Behavioral finance has documented a wide range of stylized actions of investors, like loss aversion, regret aversion, overtrading, overconfidence, home bias and so on.
The Nobel Prize Richard Thaler have documented the tendency of the investor of overreacting to large economic events.
Financial advisors have long advised their clients to stay calm during any passing financial storm in their portfolios. Despite this, a percentage of investors tend to ‘freak out’ and sell off a large portion of their assets in certain adverse market environments. This situation is often discussed in the financial press and media, but is rarely defined or quantified.
Daniel Elkind and coworkers have brilliantly contributed to the behavioral finance literature with their research “When Do Investors Freak Out? Machine Learning Predictions of Panic Selling“, published in August 2021.
The authors have developed a method to identify panic selling and apply it to a novel large dataset of brokerage account information from 2003 to 2015 to examine panic selling and ‘freakout’ behavior.
They analyzed the investment activity of 653,455 individual brokerage accounts belonging to 298,556 households spanning the period 2003-2015.
They defined “freaking out” as occurring after a portfolio value decline of 90 percent in one month and the investor selling half of the portfolio within that month.
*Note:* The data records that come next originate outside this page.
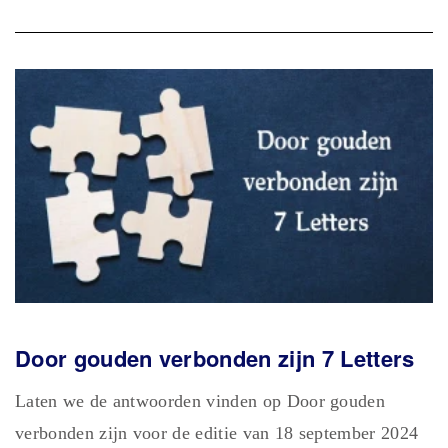
Door gouden verbonden zijn 7 Letters
Laten we de antwoorden vinden op Door gouden
verbonden zijn voor de editie van 18 september 2024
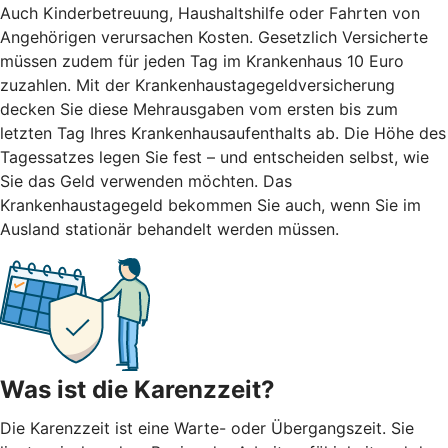
Auch Kinderbetreuung, Haushaltshilfe oder Fahrten von
Angehörigen verursachen Kosten. Gesetzlich Versicherte
müssen zudem für jeden Tag im Krankenhaus 10 Euro
zuzahlen. Mit der Krankenhaustagegeldversicherung
decken Sie diese Mehrausgaben vom ersten bis zum
letzten Tag Ihres Krankenhausaufenthalts ab. Die Höhe des
Tagessatzes legen Sie fest – und entscheiden selbst, wie
Sie das Geld verwenden möchten. Das
Krankenhaustagegeld bekommen Sie auch, wenn Sie im
Ausland stationär behandelt werden müssen.
Was ist die Karenzzeit?
Die Karenzzeit ist eine Warte- oder Übergangszeit. Sie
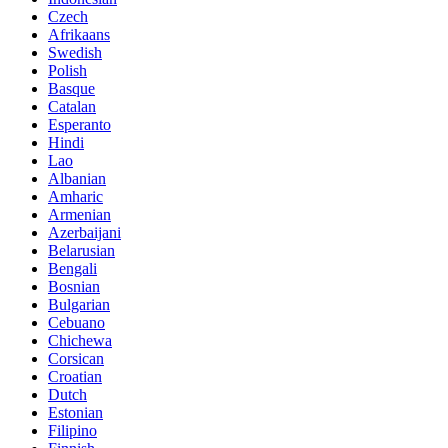
Czech
Afrikaans
Swedish
Polish
Basque
Catalan
Esperanto
Hindi
Lao
Albanian
Amharic
Armenian
Azerbaijani
Belarusian
Bengali
Bosnian
Bulgarian
Cebuano
Chichewa
Corsican
Croatian
Dutch
Estonian
Filipino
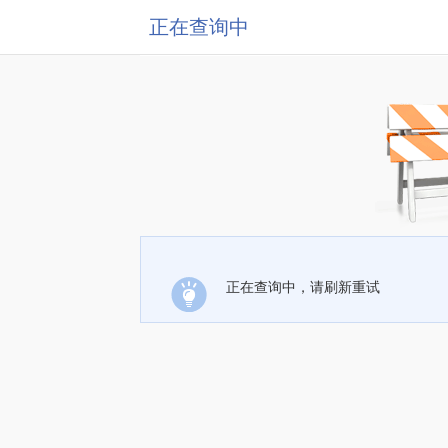
正在查询中
正在查询中，请刷新重试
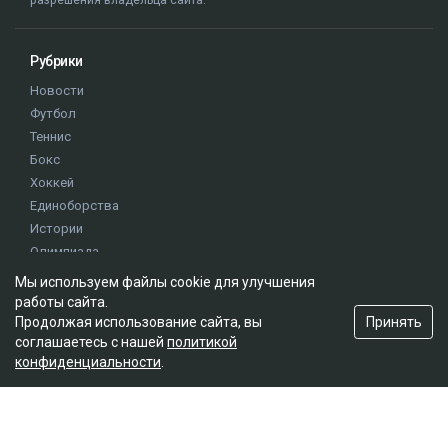
разрешения владельца сайта.
Рубрики
Новости
Футбол
Теннис
Бокс
Хоккей
Единоборства
Истории
Олимпиада
Мы используем файлы cookie для улучшения
работы сайта.
Редакция
Принять
Продолжая использование сайта, вы
О проекте
соглашаетесь с нашей
политикой
конфиденциальности
.
Правила сайта
Реклама на сайте
Контакты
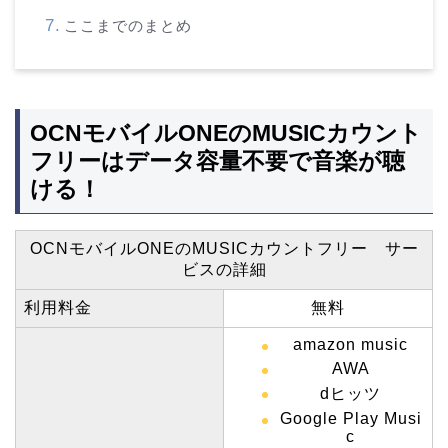
ここまでのまとめ
OCNモバイルONEのMUSICカウント
フリーはデータ容量不要で音楽が聴
ける！
OCNモバイルONEのMUSICカウントフリー サー
ビスの詳細
利用料金
無料
amazon music
AWA
dヒッツ
Google Play Musi
c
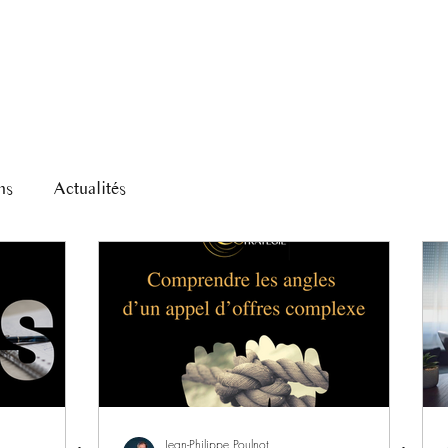
Accompagnement
Expertises & Méth
ns
Actualités
Jean-Philippe Poulnot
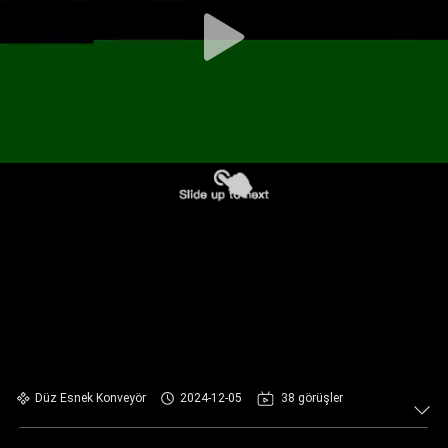
KONTROL
BIZIMLE
ILETIŞIME
GEÇIN
HABERLER
BIR
TEKLIF
ISTEĞI
SITE
Düz Esnek Konveyör
2024-12-05
38 görüşler
HARITASI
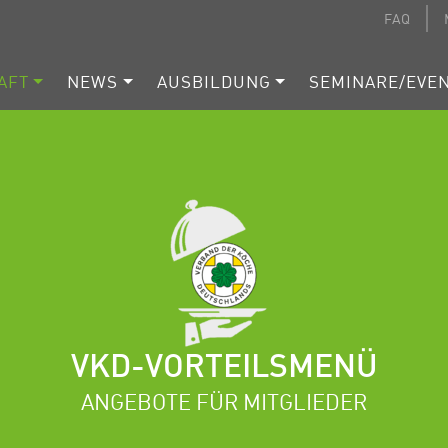
FAQ
AFT
NEWS
AUSBILDUNG
SEMINARE/EVE
VKD-VORTEILSMENÜ
ANGEBOTE FÜR MITGLIEDER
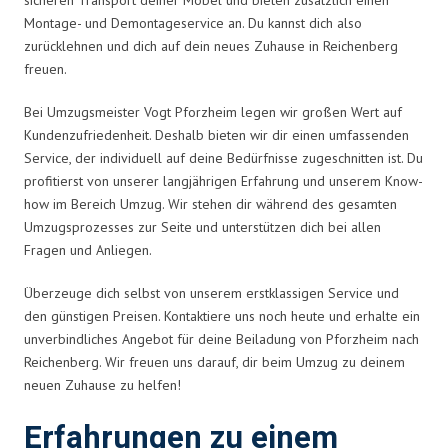
Montage- und Demontageservice an. Du kannst dich also
zurücklehnen und dich auf dein neues Zuhause in Reichenberg
freuen.
Bei Umzugsmeister Vogt Pforzheim legen wir großen Wert auf
Kundenzufriedenheit. Deshalb bieten wir dir einen umfassenden
Service, der individuell auf deine Bedürfnisse zugeschnitten ist. Du
profitierst von unserer langjährigen Erfahrung und unserem Know-
how im Bereich Umzug. Wir stehen dir während des gesamten
Umzugsprozesses zur Seite und unterstützen dich bei allen
Fragen und Anliegen.
Überzeuge dich selbst von unserem erstklassigen Service und
den günstigen Preisen. Kontaktiere uns noch heute und erhalte ein
unverbindliches Angebot für deine Beiladung von Pforzheim nach
Reichenberg. Wir freuen uns darauf, dir beim Umzug zu deinem
neuen Zuhause zu helfen!
Erfahrungen zu einem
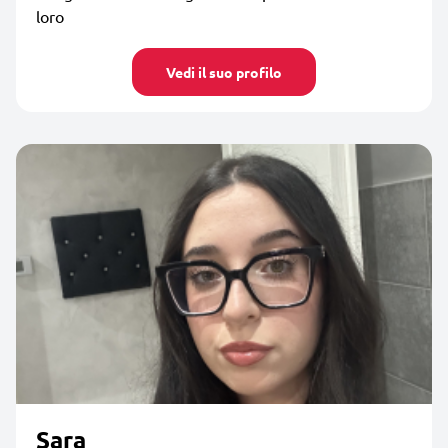
loro
Vedi il suo profilo
Sara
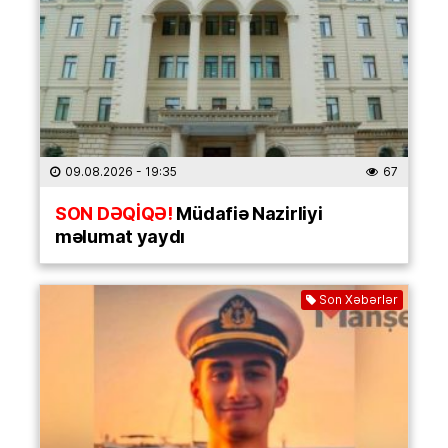
09.08.2026
- 19:35
67
SON DƏQİQƏ!
Müdafiə Nazirliyi
məlumat yaydı
Son Xəbərlər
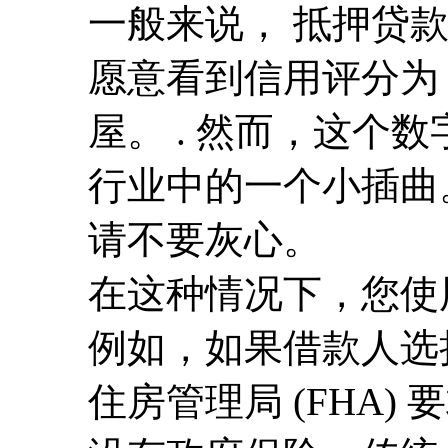
一般来说，
抵押贷
愿意看到信用评分为 
屋。 . 然而，这个
行业中的一个小插曲
请不要灰心。
在这种情况下，您使
例如，如果借款人选择
住房管理局 (FHA)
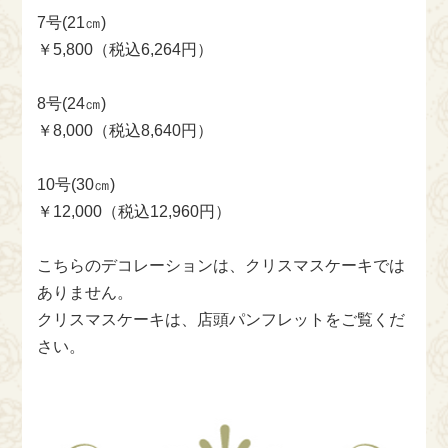
7号(21㎝)
￥5,800（税込6,264円）
8号(24㎝)
￥8,000（税込8,640円）
10号(30㎝)
￥12,000（税込12,960円）
こちらのデコレーションは、クリスマスケーキでは
ありません。
クリスマスケーキは、店頭パンフレットをご覧くだ
さい。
They defined re-entering the market as occurring when the portfolio recovered to 50% of its pre-liquidation value and the investor buys at least half of what was previously sold.
Following is a summary of their findings:
- There were 36,374 panic sells by 26,852 household investors (9% of all households) across a period of 13 years between January 2003 and December 2015.
- While panic sales are infrequent, with only 0.1% of the investors panic selling at any point in time, they occur at up to three times the baseline frequency when there are large negative market movements — a disproportionate number of households make panic sales when there are sharp market downturns, the phenomenon of freaking out
- Of households with at least one panic-selling event, 21,706 of them (81%) did so once within the sample period, while 3,081 (11%) did so twice.
- 31% of the investors who panic sold never returned to reinvest in risky assets. However, of those that did buy stocks again, 59% reentered the market within five months and another 13% returned within 10 months.
- Investors who are male, or above the age of 45, or married, or have more dependents, or who self-identify as having excellent investment experience or knowledge tended to freak out with greater frequency. Whilst, the three occupational groups with the least risk of panic selling are ‘paralegal’, ‘minor’ and ‘social worker’.
- The occupational groups with the three highest risks of panic selling were self-employed, owners and real estate.
In the chart below you can see the proportion of panic selling (blu bars) in relation to changes in S&P 500 (green line).
Elkind and coworkers also found that the median investor earned a zero to negative return after freaking out because while freaking out does protect investors during a crisis, such investors often wait too long to reinvest, causing them to miss out on significant profits when markets rebound. For example, an investor who liquidated at the start of the Great Financial Crisis and held out for more than 34 months after liquidation would have missed the post-2009 market rally and forgone potential profits. The bottom line is that freaking out is suboptimal behaviour. Of particular interest was that investors who identified themselves as having excellent investment experience freaked out more than twice as often as those who identified as having no experience — demonstrating that overconfidence is an all-too-human trait.
Elkind, Kaminski, Lo, Siah and Wong also used logistic regression and deep neural network techniques to develop machine learning models to predict when investors might panic sell in the near future. Their set of predictive features included the demographic characteristics of the investor, their portfolio histories, and current and past market conditions. Their best-performing deep neural network achieved a 70% true positive accuracy rate and an 81% true negative accuracy rate, “demonstrating that artificial intelligence techniques can assist in identifying individuals at risk of panic selling in the near future.” Among the most important predictive variables were:
- Being young or elderly decreased the risk of panic selling, as did being disabled or a minor
- Declaring oneself a member of the clergy, an owner or an executive increased the likelihood of panic selling, as did having self-declared excellent investment experience.
- The likelihood of a panic sale increases with the percentage of daily trades made by the investor.
- An investor will be more likely to panic sell if options compose a larger proportion of the entire portfolio.